Exercise requirements » From the line containing "right elbow: (31, 78)" through the end of the entries, please repeat every line exactly and nothing more; the pictures do not belong in the copy.

===== Listed entries =====

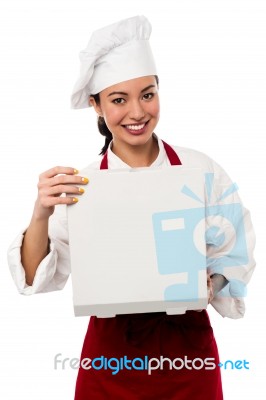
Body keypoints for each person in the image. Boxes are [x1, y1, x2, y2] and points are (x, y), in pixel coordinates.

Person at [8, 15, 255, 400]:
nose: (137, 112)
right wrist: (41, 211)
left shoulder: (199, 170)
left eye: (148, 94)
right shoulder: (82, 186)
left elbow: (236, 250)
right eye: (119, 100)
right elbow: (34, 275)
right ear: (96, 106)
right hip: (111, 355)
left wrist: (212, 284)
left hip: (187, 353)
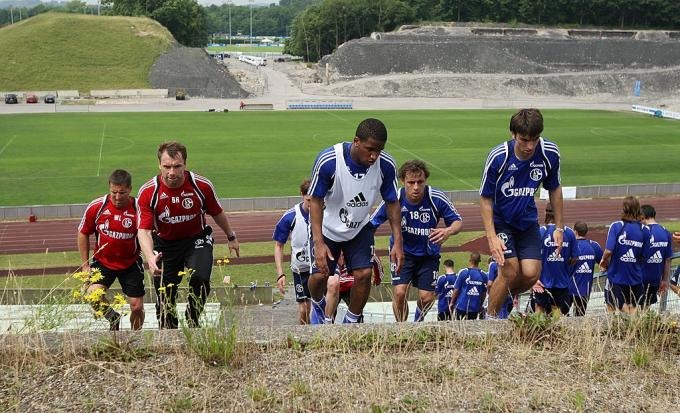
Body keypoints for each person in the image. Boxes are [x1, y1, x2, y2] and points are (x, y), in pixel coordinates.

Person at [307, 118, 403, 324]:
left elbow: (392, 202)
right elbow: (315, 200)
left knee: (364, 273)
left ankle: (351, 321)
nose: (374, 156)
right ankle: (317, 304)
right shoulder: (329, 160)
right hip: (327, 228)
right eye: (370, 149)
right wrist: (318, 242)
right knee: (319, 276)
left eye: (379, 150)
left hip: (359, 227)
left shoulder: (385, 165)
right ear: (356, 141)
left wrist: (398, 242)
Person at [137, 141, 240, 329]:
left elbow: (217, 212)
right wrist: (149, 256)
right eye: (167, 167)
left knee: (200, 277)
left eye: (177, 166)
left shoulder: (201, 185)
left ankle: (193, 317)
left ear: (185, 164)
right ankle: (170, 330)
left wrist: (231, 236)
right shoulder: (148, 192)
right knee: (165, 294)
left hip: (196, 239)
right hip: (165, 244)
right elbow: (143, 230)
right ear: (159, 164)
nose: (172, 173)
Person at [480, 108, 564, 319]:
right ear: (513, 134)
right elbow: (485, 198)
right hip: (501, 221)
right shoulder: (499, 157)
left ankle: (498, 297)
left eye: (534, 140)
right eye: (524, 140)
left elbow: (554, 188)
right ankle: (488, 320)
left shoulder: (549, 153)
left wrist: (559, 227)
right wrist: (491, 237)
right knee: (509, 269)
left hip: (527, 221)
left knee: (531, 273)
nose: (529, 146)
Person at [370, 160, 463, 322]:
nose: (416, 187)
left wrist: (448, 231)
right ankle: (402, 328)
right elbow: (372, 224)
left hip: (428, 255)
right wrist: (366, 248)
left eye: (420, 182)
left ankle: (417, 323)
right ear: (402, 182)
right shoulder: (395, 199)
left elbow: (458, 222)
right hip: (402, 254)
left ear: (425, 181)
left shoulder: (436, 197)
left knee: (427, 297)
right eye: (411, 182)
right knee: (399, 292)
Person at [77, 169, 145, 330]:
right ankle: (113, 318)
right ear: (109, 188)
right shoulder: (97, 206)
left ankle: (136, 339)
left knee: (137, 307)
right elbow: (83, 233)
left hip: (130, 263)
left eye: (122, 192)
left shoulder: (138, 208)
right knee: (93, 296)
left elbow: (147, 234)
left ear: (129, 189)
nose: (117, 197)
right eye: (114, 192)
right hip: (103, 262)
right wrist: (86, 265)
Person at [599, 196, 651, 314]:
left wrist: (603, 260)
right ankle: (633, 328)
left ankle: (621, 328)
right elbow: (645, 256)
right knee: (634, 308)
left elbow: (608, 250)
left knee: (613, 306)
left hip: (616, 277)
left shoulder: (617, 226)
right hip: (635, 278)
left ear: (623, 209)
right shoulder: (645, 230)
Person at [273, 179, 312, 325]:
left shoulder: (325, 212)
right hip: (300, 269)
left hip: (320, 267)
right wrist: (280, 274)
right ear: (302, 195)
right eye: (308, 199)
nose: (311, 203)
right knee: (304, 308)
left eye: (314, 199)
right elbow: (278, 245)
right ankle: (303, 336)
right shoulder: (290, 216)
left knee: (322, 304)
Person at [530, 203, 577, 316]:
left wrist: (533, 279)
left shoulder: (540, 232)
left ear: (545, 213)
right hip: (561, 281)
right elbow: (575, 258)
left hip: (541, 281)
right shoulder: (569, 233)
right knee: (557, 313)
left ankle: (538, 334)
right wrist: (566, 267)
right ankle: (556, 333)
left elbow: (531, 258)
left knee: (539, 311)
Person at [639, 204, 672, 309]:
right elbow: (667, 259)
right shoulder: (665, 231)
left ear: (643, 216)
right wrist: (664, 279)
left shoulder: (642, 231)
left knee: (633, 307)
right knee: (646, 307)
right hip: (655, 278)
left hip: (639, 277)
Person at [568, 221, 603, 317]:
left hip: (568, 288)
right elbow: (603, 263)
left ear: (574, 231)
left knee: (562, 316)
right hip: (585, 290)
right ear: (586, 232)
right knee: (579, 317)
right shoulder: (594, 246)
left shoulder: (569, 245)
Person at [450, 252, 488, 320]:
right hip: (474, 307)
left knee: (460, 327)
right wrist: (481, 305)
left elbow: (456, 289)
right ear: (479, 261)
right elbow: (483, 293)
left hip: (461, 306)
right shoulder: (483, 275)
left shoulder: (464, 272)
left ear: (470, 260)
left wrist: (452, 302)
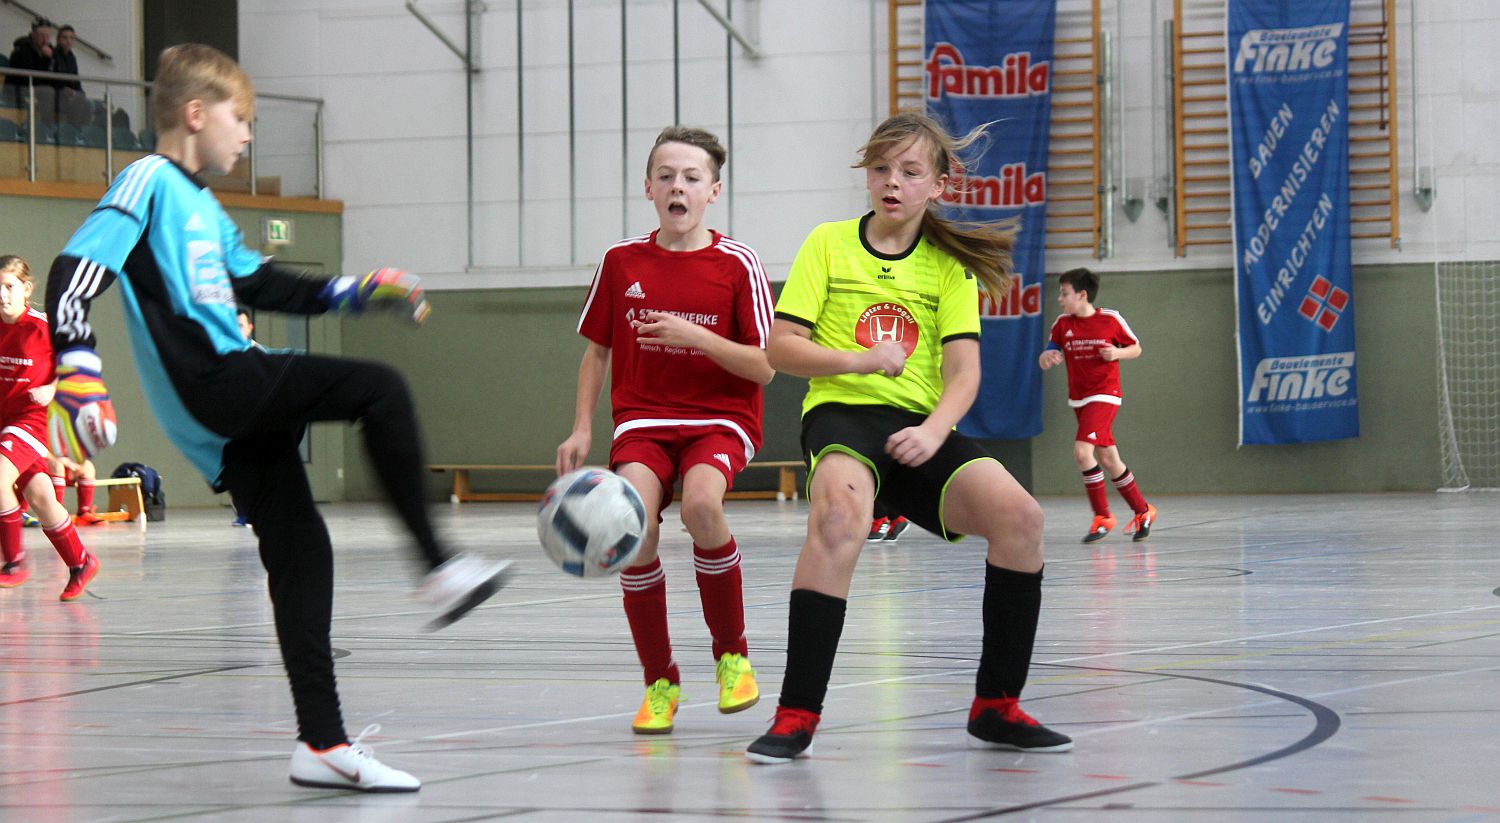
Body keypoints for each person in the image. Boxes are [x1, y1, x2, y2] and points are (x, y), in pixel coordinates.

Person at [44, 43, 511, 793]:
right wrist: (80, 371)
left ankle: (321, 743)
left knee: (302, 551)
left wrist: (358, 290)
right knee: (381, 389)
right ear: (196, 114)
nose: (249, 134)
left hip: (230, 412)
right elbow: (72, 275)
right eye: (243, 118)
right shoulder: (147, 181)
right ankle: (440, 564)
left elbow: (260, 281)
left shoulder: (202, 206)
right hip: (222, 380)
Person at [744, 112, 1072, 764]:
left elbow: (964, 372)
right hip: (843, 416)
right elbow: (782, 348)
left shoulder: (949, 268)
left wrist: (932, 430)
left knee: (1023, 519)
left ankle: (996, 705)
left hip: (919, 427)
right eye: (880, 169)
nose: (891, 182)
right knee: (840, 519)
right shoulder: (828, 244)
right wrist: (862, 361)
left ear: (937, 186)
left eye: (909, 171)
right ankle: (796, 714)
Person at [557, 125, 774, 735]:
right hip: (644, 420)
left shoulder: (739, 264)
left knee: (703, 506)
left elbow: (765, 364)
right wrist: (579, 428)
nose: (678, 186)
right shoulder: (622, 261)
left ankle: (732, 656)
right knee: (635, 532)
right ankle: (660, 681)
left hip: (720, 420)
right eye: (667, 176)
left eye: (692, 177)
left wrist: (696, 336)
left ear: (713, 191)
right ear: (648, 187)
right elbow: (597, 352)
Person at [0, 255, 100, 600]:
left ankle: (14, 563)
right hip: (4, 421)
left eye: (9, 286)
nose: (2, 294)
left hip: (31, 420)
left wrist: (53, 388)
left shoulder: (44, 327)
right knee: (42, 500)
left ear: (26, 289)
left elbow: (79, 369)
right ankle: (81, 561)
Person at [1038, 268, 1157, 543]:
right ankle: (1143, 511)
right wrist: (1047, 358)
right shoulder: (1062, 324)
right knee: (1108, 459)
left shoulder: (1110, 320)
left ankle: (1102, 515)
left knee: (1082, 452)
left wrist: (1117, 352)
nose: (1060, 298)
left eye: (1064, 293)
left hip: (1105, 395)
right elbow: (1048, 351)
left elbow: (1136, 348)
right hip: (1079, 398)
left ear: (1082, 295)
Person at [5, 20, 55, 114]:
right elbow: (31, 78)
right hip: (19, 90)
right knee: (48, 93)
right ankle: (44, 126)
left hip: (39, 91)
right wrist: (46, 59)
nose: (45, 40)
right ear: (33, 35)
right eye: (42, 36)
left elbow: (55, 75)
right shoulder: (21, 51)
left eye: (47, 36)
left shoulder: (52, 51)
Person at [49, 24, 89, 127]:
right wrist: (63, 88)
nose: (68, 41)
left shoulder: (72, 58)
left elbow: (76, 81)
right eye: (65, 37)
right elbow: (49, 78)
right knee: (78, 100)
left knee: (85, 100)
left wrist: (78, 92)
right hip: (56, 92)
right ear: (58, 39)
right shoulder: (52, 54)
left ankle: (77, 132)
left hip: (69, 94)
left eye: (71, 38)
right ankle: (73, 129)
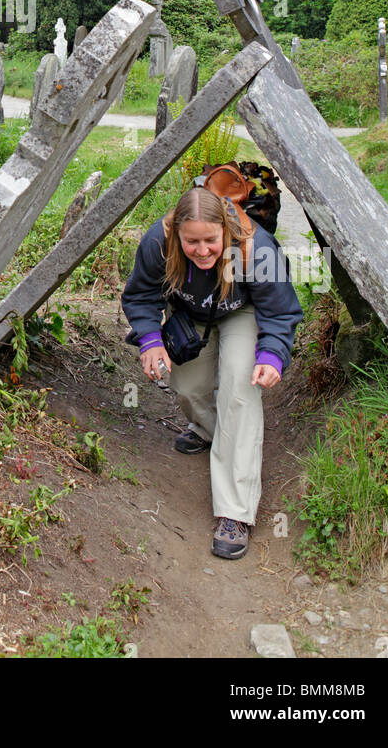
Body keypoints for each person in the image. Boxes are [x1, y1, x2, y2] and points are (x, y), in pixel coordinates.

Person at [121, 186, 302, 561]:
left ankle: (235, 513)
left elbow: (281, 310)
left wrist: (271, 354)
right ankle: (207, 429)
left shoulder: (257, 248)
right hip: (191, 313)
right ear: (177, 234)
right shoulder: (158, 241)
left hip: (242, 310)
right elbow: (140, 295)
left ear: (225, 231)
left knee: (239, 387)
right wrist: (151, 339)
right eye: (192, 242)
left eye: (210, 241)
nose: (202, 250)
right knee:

=====

Answer to the problem »
right elbow: (31, 78)
right hip: (19, 90)
right knee: (48, 93)
right ankle: (44, 126)
left hip: (39, 91)
right wrist: (46, 59)
nose: (45, 40)
right ear: (33, 35)
right eye: (42, 36)
left elbow: (55, 75)
right shoulder: (21, 51)
left eye: (47, 36)
left shoulder: (52, 51)
Person at [49, 24, 89, 127]:
right wrist: (63, 88)
nose: (68, 41)
left shoulder: (72, 58)
left elbow: (76, 81)
right eye: (65, 37)
right elbow: (49, 78)
right knee: (78, 100)
left knee: (85, 100)
left wrist: (78, 92)
right hip: (56, 92)
right ear: (58, 39)
right shoulder: (52, 54)
left ankle: (77, 132)
left hip: (69, 94)
left eye: (71, 38)
right ankle: (73, 129)
Body keypoints for each person in the image. Boxes are [x1, y1, x2, y2] and points are (x, y), in pixel coordinates.

Person at [121, 186, 302, 561]:
left ankle: (235, 513)
left elbow: (281, 310)
left wrist: (271, 354)
right ankle: (207, 429)
left shoulder: (257, 248)
right hip: (191, 313)
right ear: (177, 234)
right shoulder: (158, 241)
left hip: (242, 310)
right elbow: (140, 295)
left ear: (225, 231)
left knee: (239, 387)
right wrist: (151, 339)
right eye: (192, 242)
left eye: (210, 241)
nose: (202, 250)
right knee:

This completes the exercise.